On July 2, 2014 the central region judge for AQIM, Abu Abdullah Othman al-Asemi, released a video expressing support for ISIS. In the video, Al-Asemi stated that “ISIS is dearer to us than our own families and relatives and we always pray for you.”
Al-Asemi’s statement provoked a response from AQIM Emir Abdelmalek Droukdel. Droukdel affirmed his continuing commitment to al-Qaeda, saying “we still adhere to our pledge of allegiance to our sheikh and emir, Ayman al Zawahiri…” and rejected the caliphate established by ISIS. “It is obvious for the Muslims and all Jihadi organizations that follow the correct method, that the announcement of such a serious step [meaning the establishment of the Caliphate], will not happen but after the expansion of consultation,” he said.
Droukdel was referring to ISIS’s unilateral proclamation of the caliphate absent consultation with outside religious scholars and leaders. These contradictory announcements, one by AQIM’s judge for the Sahara region backing ISIS, and another from AQIM’s emir backing al-Qaeda and rejecting the ISIS caliphate, demonstrated the growing rivalry between the two organizations and the resulting rift caused within the rank and file of AQIM.

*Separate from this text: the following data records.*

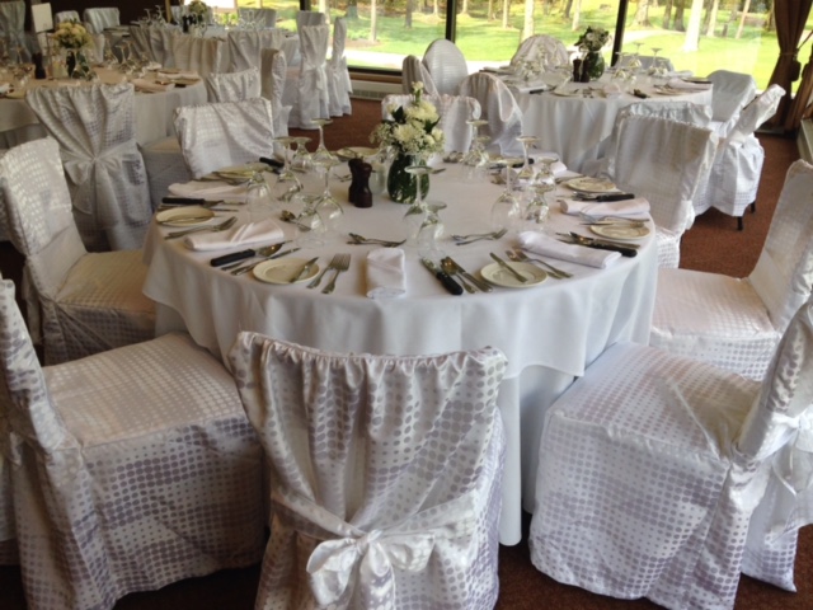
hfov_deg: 55.4
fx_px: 775
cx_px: 406
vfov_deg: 42.9
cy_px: 305
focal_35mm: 33
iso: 80
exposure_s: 1/120
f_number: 2.4
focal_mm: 4.12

This rift became a full and obvious split in September 2014. AQIM’s central region commander Gouri Abdelmalek, known under the pseudonym Khaled Abu Suleimane, led a splinter group away from AQIM to swear loyalty to ISIS. This new group, the so-called ‘Caliphate Soldiers in Algeria,’ joined with forces under another AQIM commander from eastern Algeria. In addressing ISIS leader Abu Bakr al-Baghdadi, Suleimane stated, “You have in the Islamic Maghreb men if you order them they will obey you…The Maghreb has deviated from the true path.”
The defection of this large contingent of soldiers from AQIM greatly weakened the organization. In the same month, the Soldiers of the Caliphate went into action, kidnapping and executing Herve Gourdel, a French citizen traveling on vacation in Northern Algeria, in retaliation for French air strikes in Iraq against ISIS. The execution signaled support for ISIS, and also demonstrated how organizations external to ISIS were starting to co-opt ISIS’s tactics, namely quick and violent executions of Westerners.
The al-Qaeda-ISIS split is not isolated to AQIM – it has become a global problem for al-Qaeda. Younger cadres of Islamist radicals across the globe are becoming dissatisfied with al-Qaeda, following nearly a decade without a major successful attack on the West. Many believe that Al-Qaeda has stagnated under al-Zawahiri, who cannot relate to younger generations of disaffected men – ultimately the backbone of Islamic jihadism.
ISIS’s unparalleled success and lightning sweep across Syria and Iraq has also won the support and admiration of tens of thousands of Islamists globally. Whatever the cause, al-Qaeda faces an existential threat in the continued popularity of ISIS, as illustrated in AQIM’s experience in North Africa.